En medio de la revolución de la cocina colombiana promovida por expertos como el gastrónomo Lácydes Moreno y el crítico escocés Kendon MacDonald, ya fallecidos, Espinosa entendió que ofrecer una experiencia de clase mundial requería conocer a fondo los productos nacionales y la forma en que las comunidades los preparan. Y para eso había que viajar mucho.
Con colegas de Cali, como Catalina Vélez y Carlos Yanguas, profundizó en la culinaria del Pacífico. Su primera travesía fue al Chocó, con la entonces primera dama, Lina Moreno, quien se convirtió en su mecenas. Fue ella quien la invitó a cocinar para los entonces príncipes de Asturias, Felipe y Letizia, quienes probaron un carpacho de caracol con aceite de inchi (maní amazónico) y un sancochito de gallina criolla ahumada con leche de coco, entre otras delicias.
En esos periplos decantó su discurso gastronómico, y sus conocimientos se fueron ordenando en una propuesta coherente. “Desde el arte visual aprendí a observar, a componer, a valorar el oficio y el detalle. La economía me dio una estructura para entender los sistemas que sostienen la cultura alimentaria, así como las dinámicas sociales, la producción y el territorio detrás de cada ingrediente”, reflexiona.
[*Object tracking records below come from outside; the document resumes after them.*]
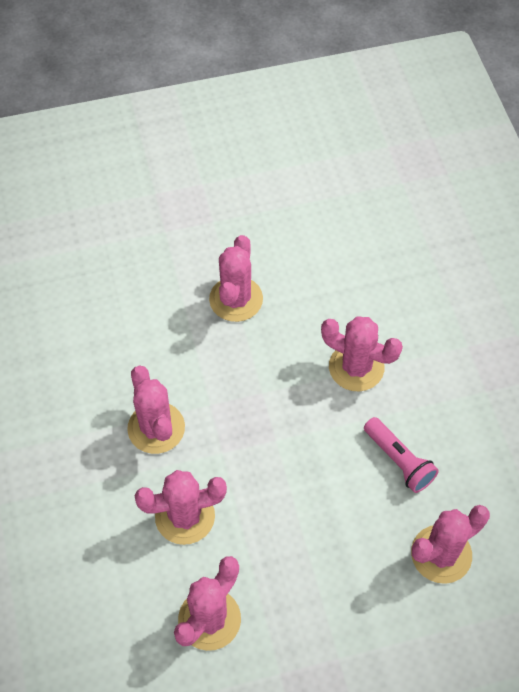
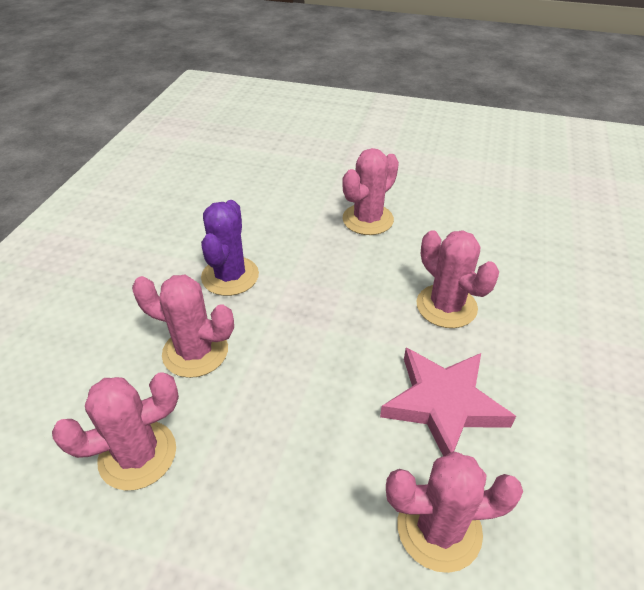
camera: 30 degrees right, 15 degrees down
pink cactus [127,365,185,454] -> purple cactus [201,200,259,296]
pink flashlight [364,417,439,493] -> pink star [380,348,516,456]

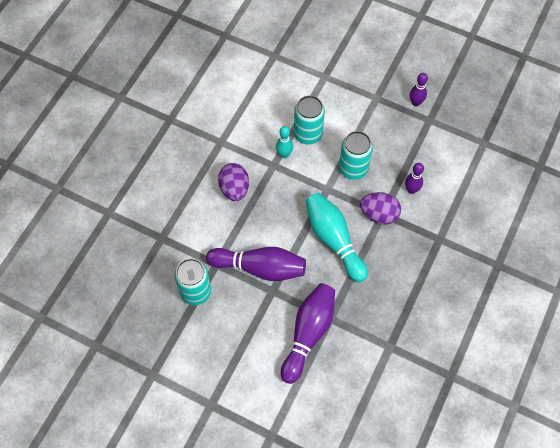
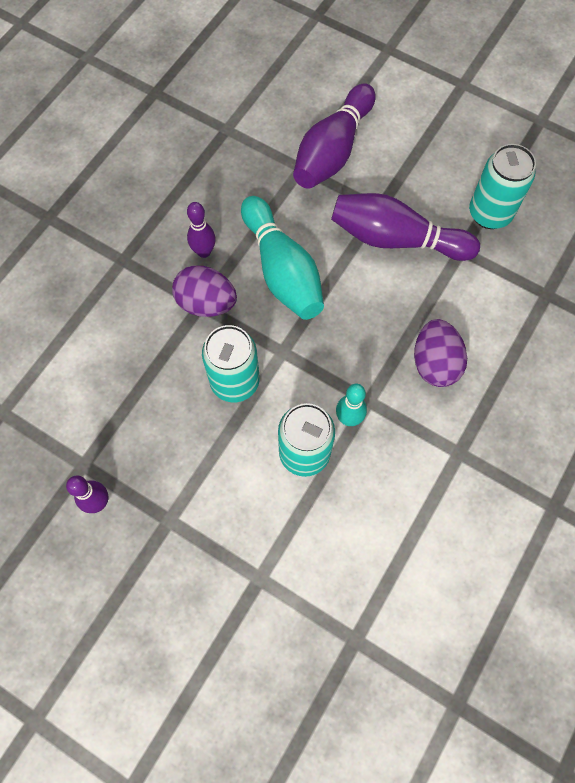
camera: 175 degrees left, 5 degrees up
purple bowling pin [405,163,424,194] -> purple bowling pin moved to [187,202,216,258]

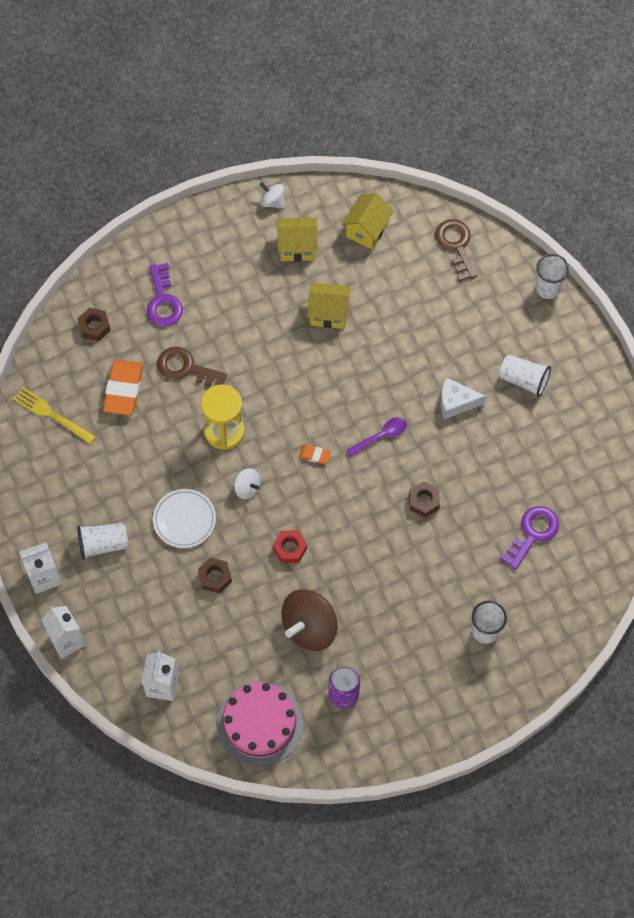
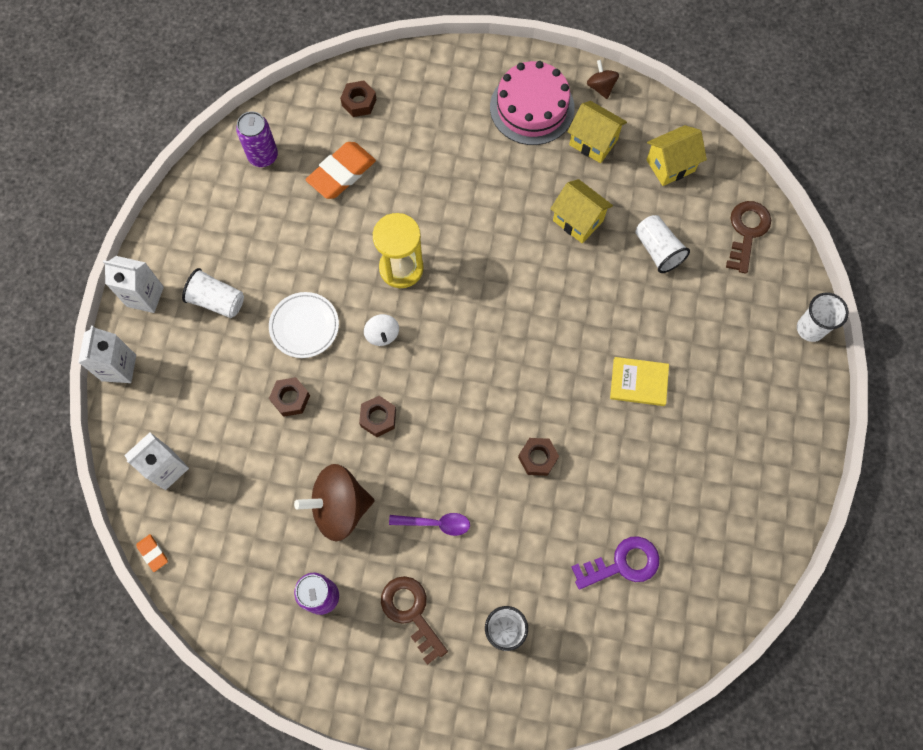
camera: 35 degrees right, 5 degrees up
yellow fork [13,387,96,444] -> purple can [236,111,278,167]
purple key [147,263,183,327] -> none
brown key [157,347,227,387] -> brown key moved to [381,576,448,665]
pink cake [217,682,303,766] -> pink cake moved to [490,61,575,145]
white spinning top [260,182,284,208] -> brown spinning top [587,60,619,99]
red nut [273,530,307,563] -> brown nut [359,396,396,437]
orange eraser [299,445,331,465] -> orange eraser moved to [136,534,168,572]
purple spoon [346,417,407,457] -> purple spoon moved to [389,513,470,536]
white cheese [441,377,486,419] -> yellow book [610,357,669,406]
white cup [499,355,551,397] -> white cup moved to [635,215,690,273]

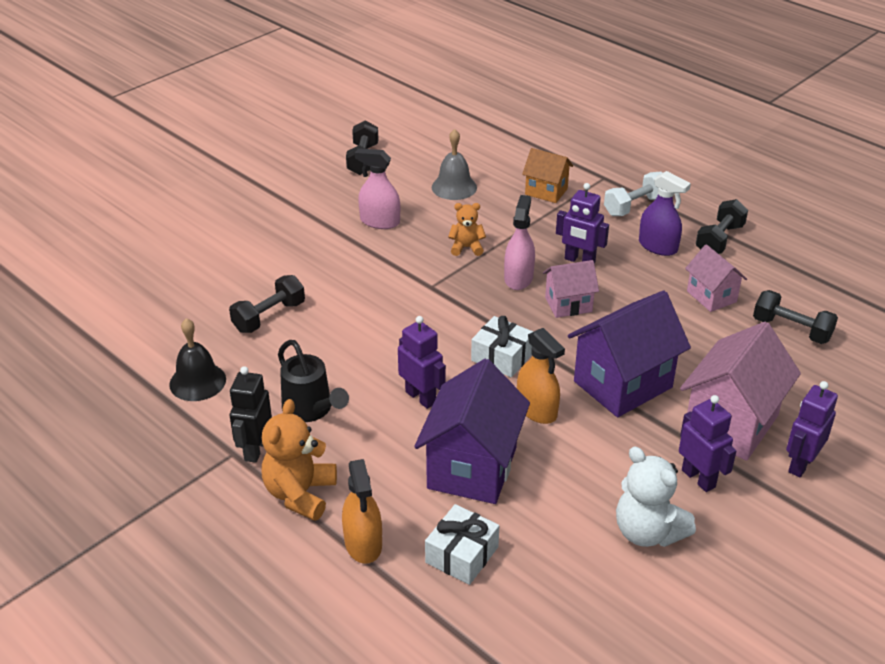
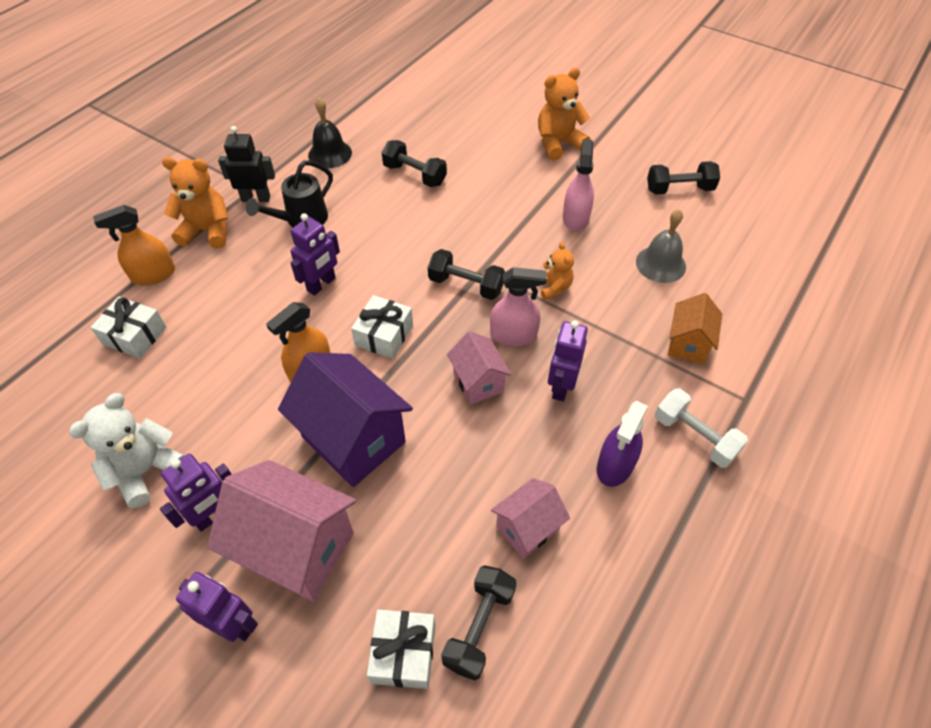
camera: 80 degrees right, 15 degrees up
purple house [414,359,530,504] -> none
black dumbbell [695,199,748,254] -> black dumbbell moved to [428,249,505,300]
none -> white gift [367,609,435,689]
none -> orange teddy bear [538,68,590,160]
En su viaje al Amazonas tuvo una revelación: la biodiversidad sería el eje de su trabajo. En su restaurante –reubicado en Chapinero Alto desde 2021 y rebautizado Leo, a secas– la innovación ya no consistiría en reinterpretar platos tradicionales, sino en desarrollar pequeñas obras de arte que plantearan una reflexión sobre la riqueza natural y cultural de Colombia. Esto incluiría las bebidas, a las que su hija extendió la revolución iniciada por ella, para crear vermús, fermentados, hidrolatos e hidromieles de origen.
En cuanto a los territorios, la innovación aplicada a la biodiversidad debía traducirse en desarrollo. Con ese fin, en 2008 dio vida a la Fundación Leo Espinosa (Funleo) en Bahía Cupica, el primer destino de sus “inmersiones geográficas”. Desde esta plataforma ha sellado un centenar de alianzas comerciales entre pequeños productores y restaurantes de Bogotá, ha organizado más de 140 talleres creativos –que permiten mejorar la nutrición de comunidades vulnerables– y ha promocionado el patrimonio gastronómico del país.
En 2017, Funleo le mereció el prestigioso Basque Culinary World Prize, creado para distinguir a cocineros que hacen de su oficio un motor de transformación. El jurado, presidido por el célebre Joan Roca, dijo que buscaban “es premiar a quienes trabajan porque el campo y la ciudad se abracen a través de la gastronomía, demostrando las posibilidades que surgen cuando los chefs reconocen que la biodiversidad y la herencia de las comunidades locales importan”.
“El reconocimiento internacional se afianzó en el momento en que el mundo empezó a mirar hacia América Latina buscando autenticidad. Y ahí ya teníamos una voz construida”, dice Espinosa. “Lo que he hecho es construir una narrativa desde la biocultura, entendiendo al ingrediente como portador de sentido, y al territorio como un cuerpo vivo que se puede interpretar. Abrir ese camino implicó asumir riesgos y romper con clichés. Pero también ha sido profundamente gratificante ver cómo esa mirada ha resonado, dentro y fuera del país, como una forma distinta de entender lo que somos”.